L'un des grands maîtres du cinéma d'action, le réalisateur de "Piège de cristal" et "Predator" donnait ce samedi une masterclass. Questions alambiquées et réponses confuses, la leçon s'est avérée décevante.
L'an dernier, la masterclass avait été annulée. Steven Soderbergh, venu présenter en ouverture son film "Ma vie avec Liberace", s'était désisté à la dernière minute. Les cinéphiles attendaient donc de pied ferme le retour de ce rendez-vous et ce d'autant plus que l'affiche était alléchante. Comme "professeur", rien de moins que l'un des grands maîtres du cinéma d'action, John Mc Tiernan, le réalisateur, entre autres, de "Piège de cristal", "Predator" ou "A la poursuite d'Octobre rouge". Il y avait donc du monde ce samedi dans le petit amphithéâtre Lexington. Le président du jury, Costa Gavras, avait fait le déplacement.
Un plan à un demi-million de dollars
Cette masterclass a débuté par la séquence d'ouverture d' "Octobre rouge", véritable leçon de mise en scène, alliant simplicité et efficacité, dans une économie de mots mais pas de moyens. Le film s'ouvre sur des gros plans, le visage de Sean Connery et des bateaux en mer, puis la caméra s'éloigne et découvre le fameux sous-marin. "Cette séquence a coûté une fortune. A l'époque, l'image de synthèse n'était pas aussi réaliste. Pour moi, le film ne pouvait être pris au sérieux que si on croyait à l'existence du sous-marin. Il a donc fallu en construire une réplique. Moi-même, j'en ai des frissons quand je repense à ce tournage. J'étais à bord de l'hélicoptère pour le plan large final qui a coûté un demi million de dollars".
Si John Mc Tiernan, alors auréolé des succès de "Predator" et "Piège de cristal", a pu obtenir ce qu'il voulait, il n'en sera pas toujours ainsi par la suite. Le réalisateur a souvent été en conflit avec ses producteurs. L'un de ces conflits le mènera même devant les tribunaux.
Un dialogue de sourds
L'intervieweur s'engage alors sur un terrain plus théorique. Les questions sont alambiquées, souvent reformulées comme pour développer les thèses de son auteur. Or, le cinéaste ne semble pas disposé à s'aventurer sur ce terrain et, parfois, ne saisit pas le sens du propos de son interlocuteur. Une certaine confusion s'installe. Et l'échange se transforme peu à peu en dialogue de sourds. John Mc Tiernan revendique une approche de son art relevant de l'intuition, de l'instinct.

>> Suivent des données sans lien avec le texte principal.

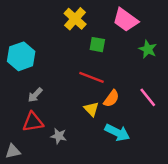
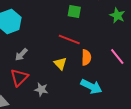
orange semicircle: (111, 99) -> (86, 58), turned -35
yellow triangle: (91, 109) -> (60, 64), moved
red triangle: (33, 122) -> (19, 78), turned -36

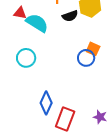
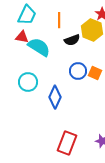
blue circle: (86, 58) -> (78, 71), moved
blue diamond: (46, 103) -> (55, 97), moved

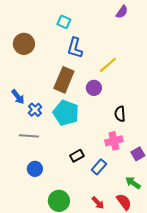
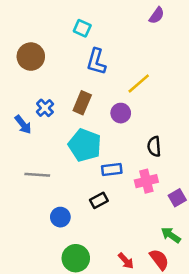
brown rectangle: (64, 80) -> (82, 103), size x0.7
blue cross: (35, 110) -> (45, 108), moved
blue rectangle: (99, 167) -> (112, 170), moved, turned 42
blue circle: (35, 169) -> (60, 217), moved

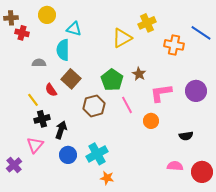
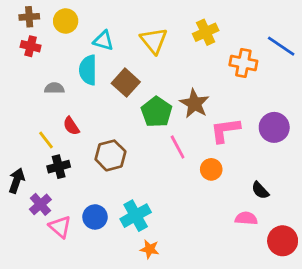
brown cross: (11, 18) -> (29, 17), moved
yellow triangle: (122, 38) -> (154, 41), moved, turned -40
brown star: (139, 74) -> (194, 104), size x1.5
brown square: (71, 79) -> (126, 83), moved
brown hexagon: (94, 106) -> (110, 155), moved
black arrow: (61, 130) -> (17, 181), moved
black semicircle: (186, 136) -> (260, 190), turned 56
pink triangle: (35, 145) -> (60, 227), moved, turned -30
purple cross: (14, 165) -> (40, 204), moved
pink semicircle: (175, 166) -> (246, 218), moved

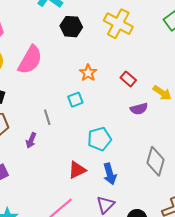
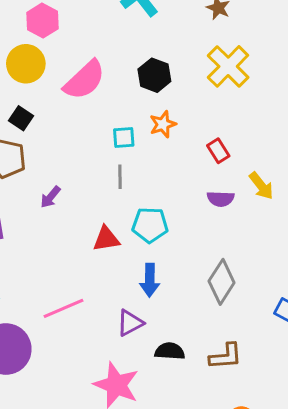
black hexagon: (71, 27) -> (154, 75), moved
cyan square: (75, 100) -> (124, 137), moved
gray line: (47, 117) -> (120, 177), moved
red triangle: (77, 170) -> (106, 239), moved

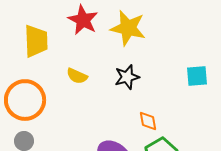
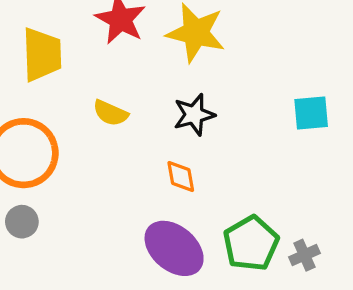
orange diamond: (148, 121) -> (181, 177), moved

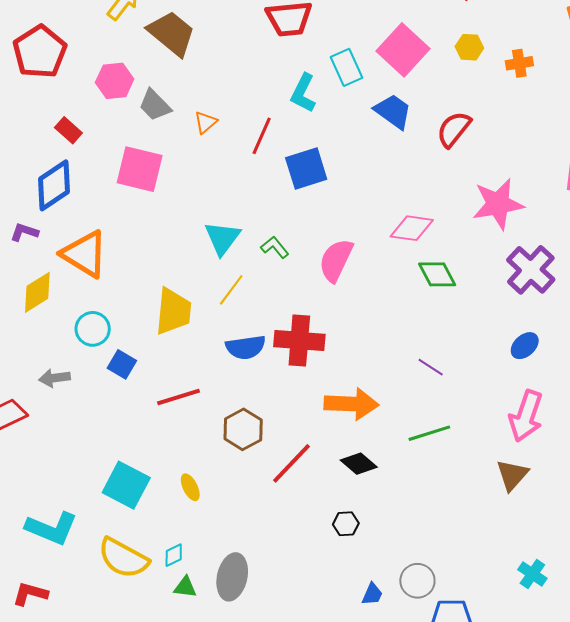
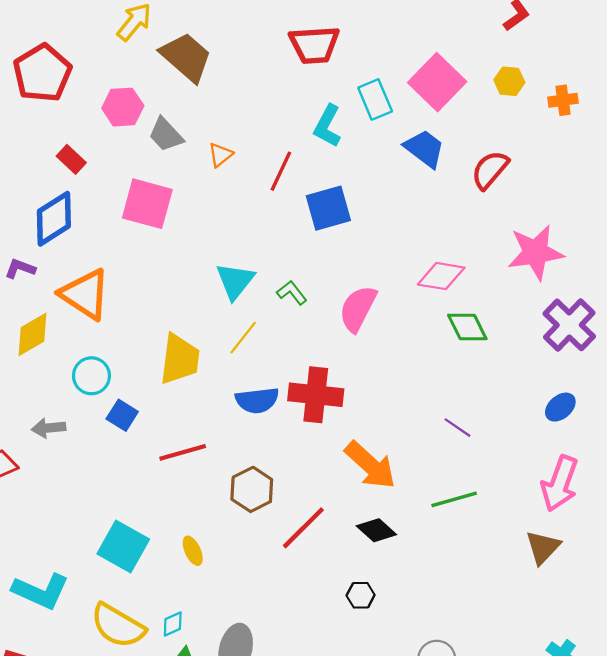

Reconnu pour sa gestion de l'espace, notamment dans Piège de cristal, le réalisateur confie être "dépassé par toutes les théories qu'on transmet aux apprentis cinéastes sur le placement de la caméra. Si vous filmez une conversation autour d'une table, c'est très simple: vous mettez la caméra autour de la table. Ce qu'on vise, c'est faire adhérer le spectateur au point de vue du personnage".
Celui qui fit appel à un monteur, fils de musicien, pour assembler les plans en mouvement de "Piège de cristal", explique qu'il "pense aux films comme à de la musique, il y a une idée de justesse, quelque chose dont la logique est de l'ordre du ressenti, de l'intuition, alors que c'est plus rigide dans l'écrit".
"Un cinéma où les mots ont peu de choses à dire"
Parmi les extraits diffusés lors de cette masterclass, outre l'ouverture d'"Octobre rouge", le public a pu revoir l'affrontement final de "Predator" ou la scène du casse d' "Une journée en enfer" (Die Hard 3), trois séquences qui s'illustrent notamment pas leur économie de dialogue. Pour John Mc Tiernan, qui a fait des études de théâtre à la Juilliard School avant de bifurquer vers le 7e art, "le cinéma auquel je tiens est un cinéma où les mots ont peu de chose à dire" et d'ajouter: "J'aspire à un cinéma qui arriverait à se libérer de l'écrit".
Plutôt que d'amener le réalisateur à théoriser son travail, on aurait préféré voir l'intervieweur encourager le maître du cinéma d'action à dévoiler d'avantage ses secrets de fabrication et ses souvenirs de tournage, comme lorsqu'il est revenu sur la conception du final de Predator. A l'origine, l'affrontement devait se dérouler dans le vaisseau de l'extraterrestre. Mais celui-ci n'était pas prêt à temps et Arnold Schwarzenneger, pris par d'autres engagements, allait devoir quitter le tournage. Le cinéaste a réécrit cette séquence finale en une nuit. Une nuit, c'est aussi le temps qu'il aura fallu pour la tourner à un rythme d'enfer.